* _Excerpted text_:
---------------

Merging brings RAVENNA into the home with NADAC

Network Attached Digital to Analog Converter is the first device to offer networking via the open technology standard to consumers.

Derived from their Horus and Hapi family of RAVENNA-enabled networked audio interfaces, Merging Technologies has branched into the consumer market with the launch of their D/A converter, NADAC.

NADAC is the first ever Network Attached Digital to Analog Converter (DAC). Available in two versions – stereo or 8-channel – NADAC is the first device to bring RAVENNA networking into the home.

“The modern world has become increasingly dependent on networks, both at home and in our professional environments. As network capacities have increased, more and more people are turning to IT networks for carrying both audio and video,” Merging’s Chris Hollebone explained. “Gigabit Ethernet clearly had sufficient capacity for high quality audio, but still was far from ideal without an additional protocol to add the required precision and management. We looked at alternatives that could offer sufficient accuracy and reliability with high channel counts and Hi-Res Audio data-rates. The only choice that made sense to us was RAVENNA.”

Initially developed to meet the requirements of national broadcasters, RAVENNA (which is an open technology standard with no proprietary licencing) was designed to provide accurate clocking, high resistance to packet loss and low latency. Thanks to close collaboration with Merging it is now the first and only Layer 3-based IP audio protocol to offer full support for high channel-count DXD and DSD signals. It is also fully AES67-compatible. According to Merging, RAVENNA “remains the only logical choice for the professional and the audiophile,” and is now available in NADAC.

---------------

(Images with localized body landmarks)

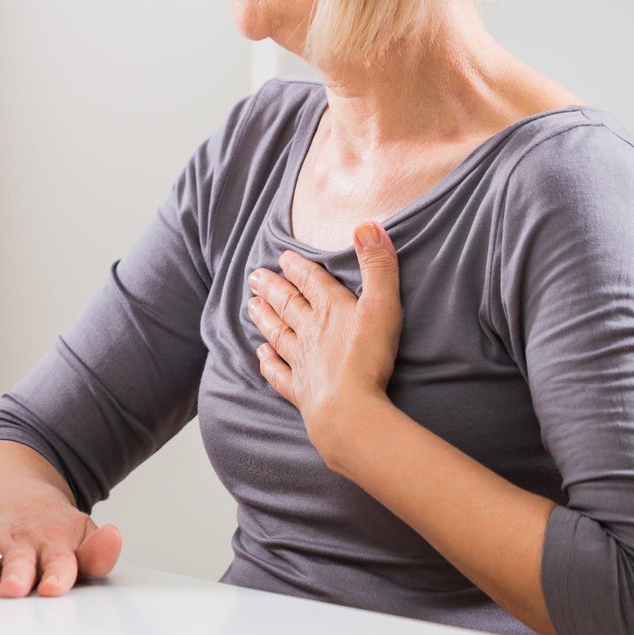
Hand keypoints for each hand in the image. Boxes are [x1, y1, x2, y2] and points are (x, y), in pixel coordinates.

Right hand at [0, 497, 120, 597]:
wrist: (7, 487)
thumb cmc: (49, 526)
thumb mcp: (79, 533)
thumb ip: (97, 551)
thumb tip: (114, 538)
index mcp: (54, 541)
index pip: (60, 560)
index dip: (57, 574)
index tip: (55, 588)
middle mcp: (21, 543)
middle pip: (19, 561)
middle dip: (16, 575)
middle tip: (15, 589)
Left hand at [247, 221, 402, 463]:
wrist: (349, 410)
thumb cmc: (369, 358)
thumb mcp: (383, 305)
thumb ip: (378, 265)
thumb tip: (367, 224)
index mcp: (329, 309)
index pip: (310, 281)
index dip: (297, 267)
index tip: (282, 257)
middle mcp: (309, 332)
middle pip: (287, 305)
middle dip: (272, 288)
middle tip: (253, 277)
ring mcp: (301, 362)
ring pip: (278, 334)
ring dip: (265, 318)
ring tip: (251, 305)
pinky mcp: (300, 390)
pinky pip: (279, 373)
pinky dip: (268, 362)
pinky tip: (260, 355)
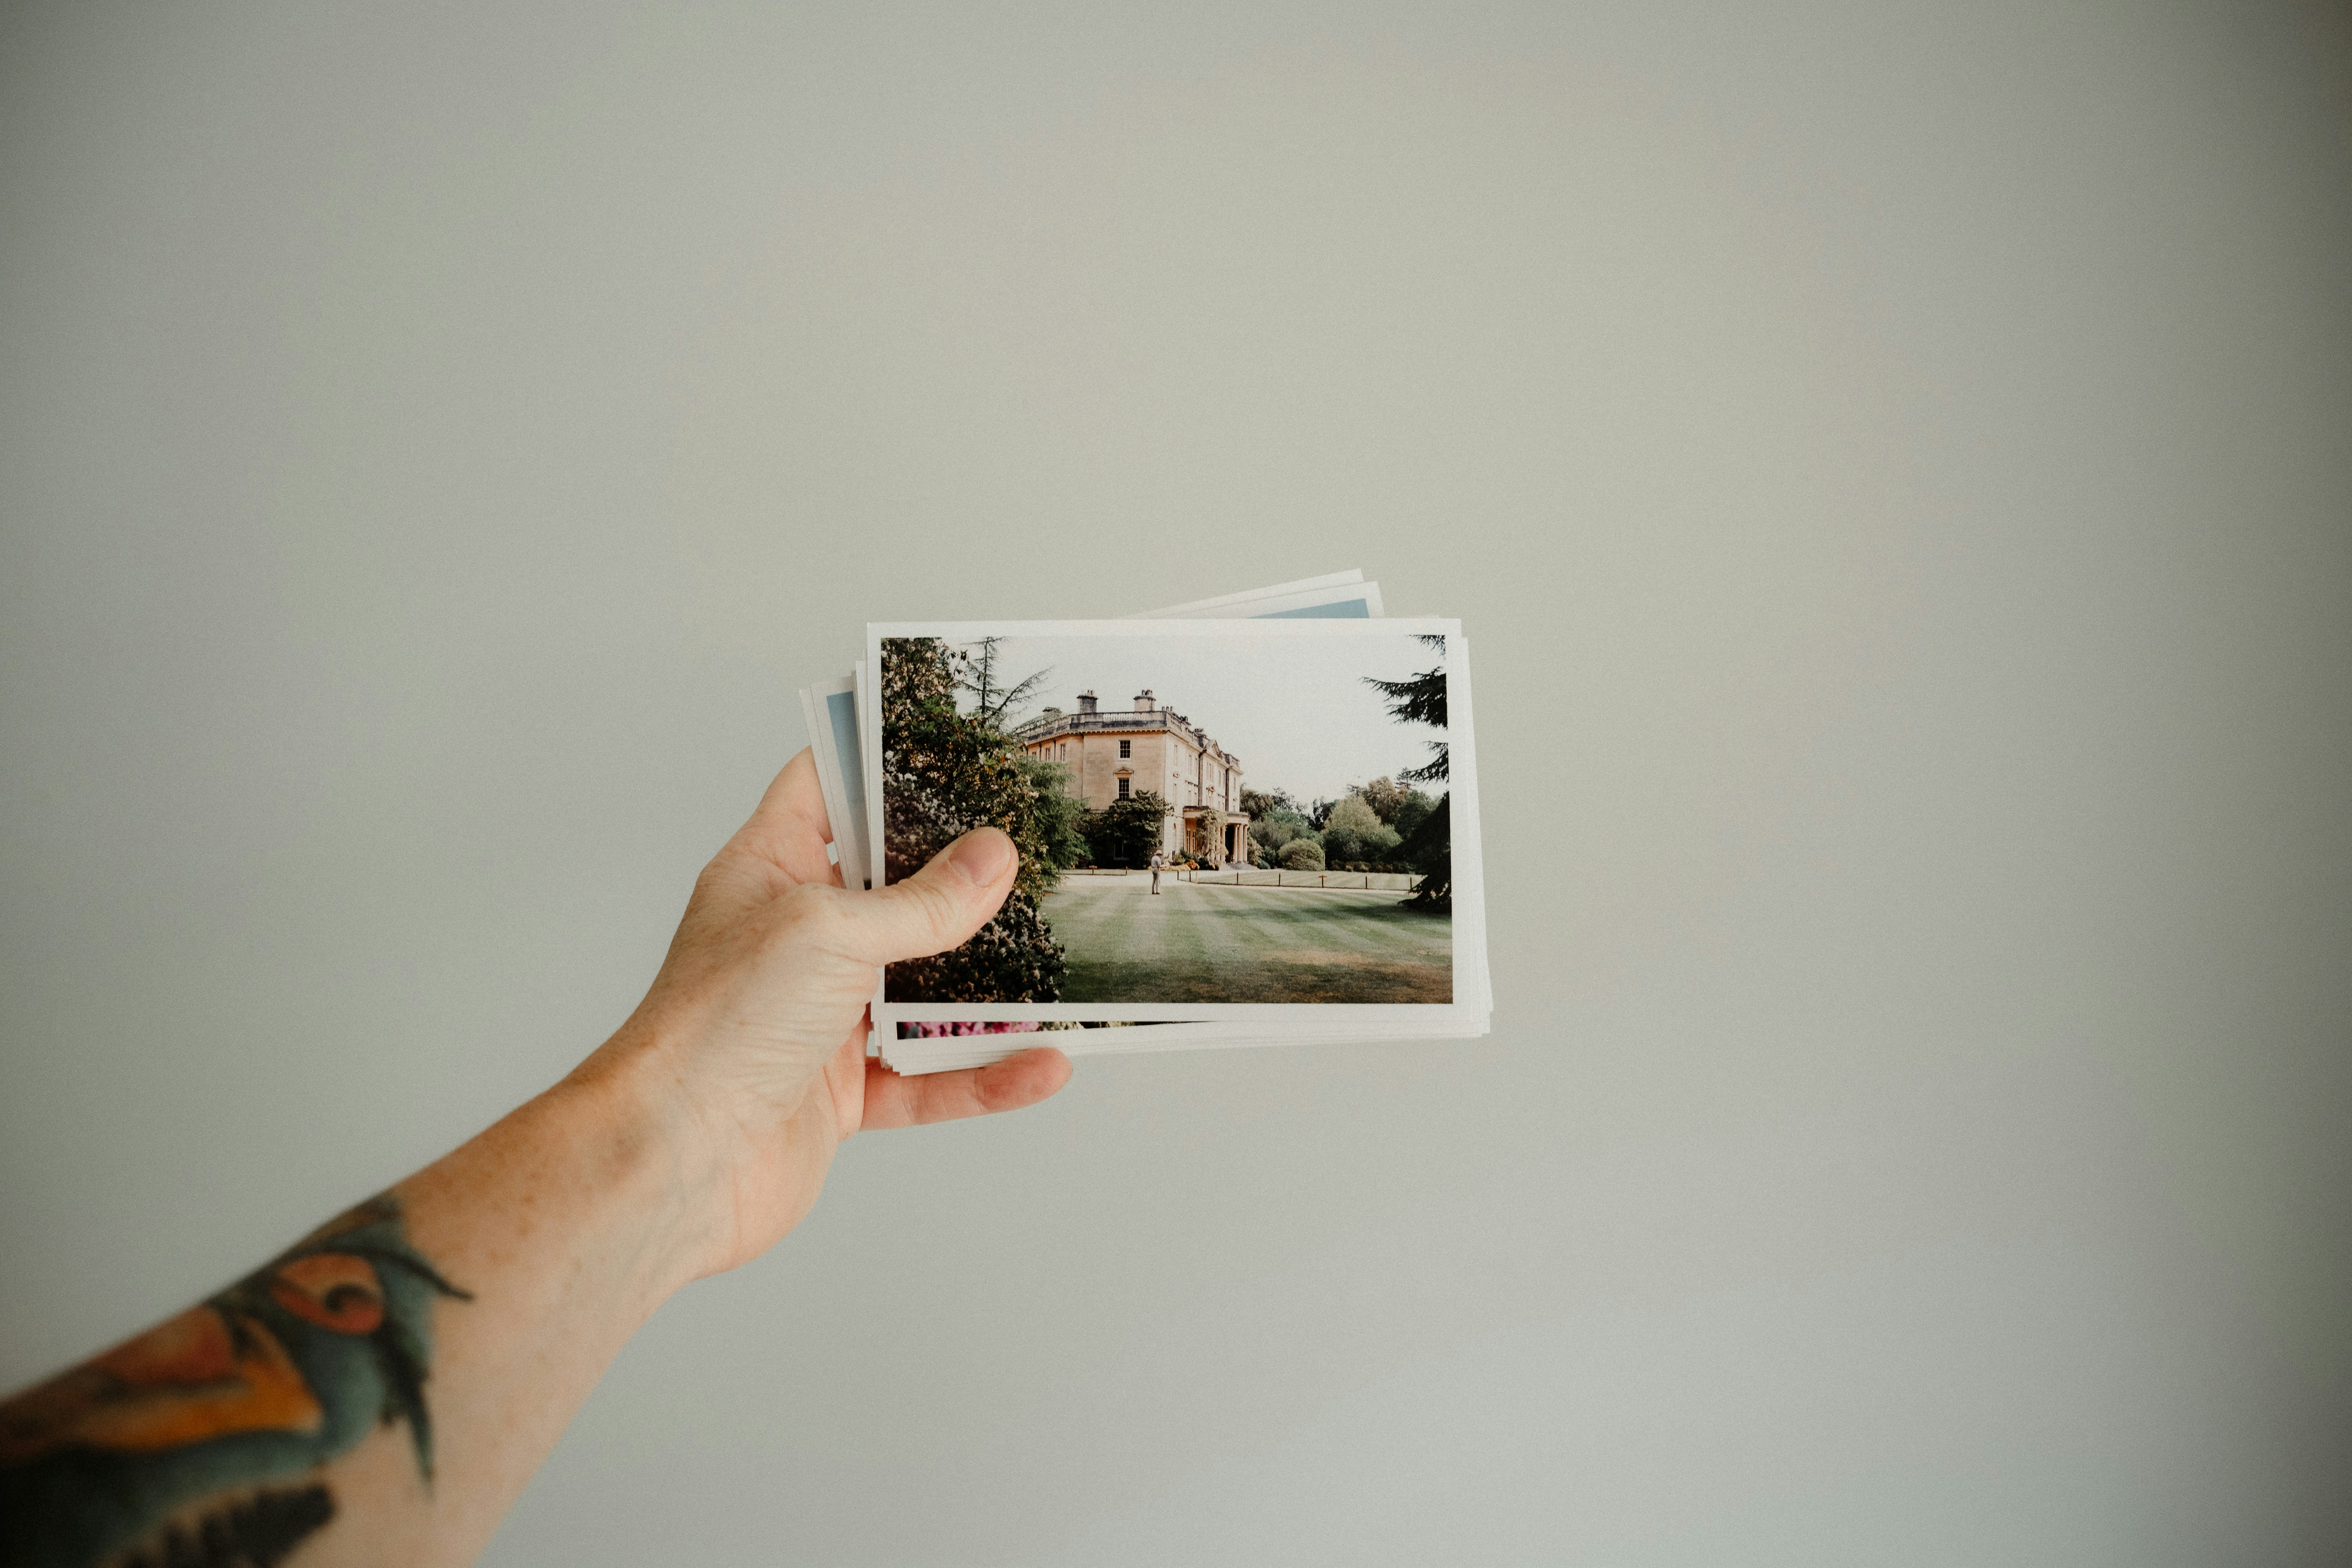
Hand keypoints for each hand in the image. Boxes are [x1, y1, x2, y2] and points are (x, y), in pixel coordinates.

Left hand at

---------------

* _Exercise objective_: Continue the article on NADAC and RAVENNA networking, picking up after its final sentence.

* _Task output_:
“Because Merging developed standard drivers for RAVENNA for any computer operating system, you can connect your NADAC to any music server, player or streamer supporting ASIO on Windows, CoreAudio/DoP on MacOSX,” Hollebone continued. “All you need is a CAT5e or CAT6 cable. In short, any connected device in the home can be routed to NADAC, and multiple NADACs can listen to any device, zone or playlist. A built-in web browser means that you can control NADAC remotely from any mobile device, giving you handy control of listening level and source selection. You can even control multiple NADACs remotely from the same mobile device.”

Andreas Hildebrand, senior product manager at ALC NetworX, the company behind the RAVENNA technology, is delighted to see RAVENNA spreading out into the high-end consumer market: “While originally targeted at the most demanding applications in the professional broadcast environment, we also designed RAVENNA with utmost flexibility in mind. With RAVENNA now being able to support even the most precise formats in the commercial audio market, we see this as a proof of concept for our open, standards-based solution approach.”

“Finally, audiophiles can look forward to hearing the same quality in their own home and home cinemas as the engineers and musicians heard at the recording session” concluded Hollebone. “The combination of our expertise in converter technology and analogue circuitry matched with the power and accuracy of RAVENNA audio transport is simply an unbeatable combination. We’re proud to offer sound quality of this level to a new market in the form of NADAC.”